Pantheon Macroeconomics economists Claus Vistesen and Melanie Debono said in a research note they now expect Switzerland to suffer a recession over the second half of this year because of the levies set by Trump. They also forecast that the Swiss National Bank will cut interest rates by a quarter point in September.
Zurich’s flagship Swiss Market Index climbed 0.5% on Tuesday, paring back its losses from the previous session. The Swiss franc slipped 0.25% against the dollar to $1.23.
U.S.-India Russian Oil Row Drags On
The U.S. and India remained in a trade deadlock after President Donald Trump’s threats of higher tariffs sparked a flare-up in tensions between two of the world’s largest economies.
Trump said in a Truth Social post Monday that he would be “substantially raising” levies on India over its purchasing of sanctioned Russian oil. It wasn’t clear if he planned to hike tariffs above the 25% rate that New Delhi is already facing.
India’s Ministry of External Affairs hit back with a statement calling its imports of Russian crude a “necessity,” adding that “the targeting of India is unjustified and unreasonable.” The country’s flagship Nifty 50 index slipped 0.5% on Monday, but was up 0.6% in early trading Tuesday.
Trump has already unveiled tariffs for most of the world’s largest economies, including Japan, the U.K., and the European Union. With just days to go until the Aug. 7 deadline when rates are set to snap higher, the stalemate with India is one remaining source of market uncertainty.
Diageo Meets Guidance, Flags Tariff Hit
Alcoholic drinks maker Diageo reported annual results that came in line with previous guidance on Tuesday, as it bids to show investors that it’s weathering the twin storms of tariffs and young people drinking less.

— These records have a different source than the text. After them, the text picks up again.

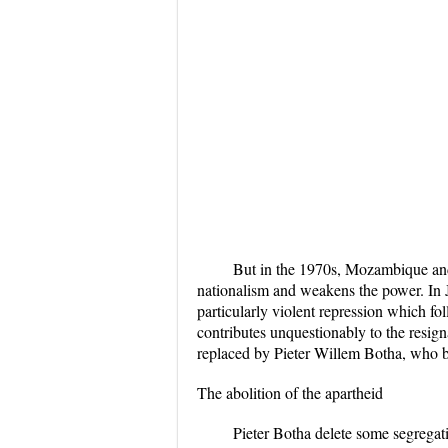
But in the 1970s, Mozambique and
nationalism and weakens the power. In J
particularly violent repression which fo
contributes unquestionably to the resign
replaced by Pieter Willem Botha, who be
The abolition of the apartheid
Pieter Botha delete some segregati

Shares in the company, which owns a portfolio of brands including Guinness and Don Julio, jumped 6.4% in early trading. London’s flagship FTSE 100 index was up 0.3%.
Diageo said in a statement that it expects to take a $200 million hit from tariffs and expects to be able to mitigate half of that. The company had previously forecast a $150 million impact.
Its guidance relies on the assumption that Trump sticks to his 10% tariffs on the U.K. and 15% levies on the European Union, and that imports of Mexican and Canadian spirits into the U.S. remain exempt from duties under the free-trade agreement between the three countries.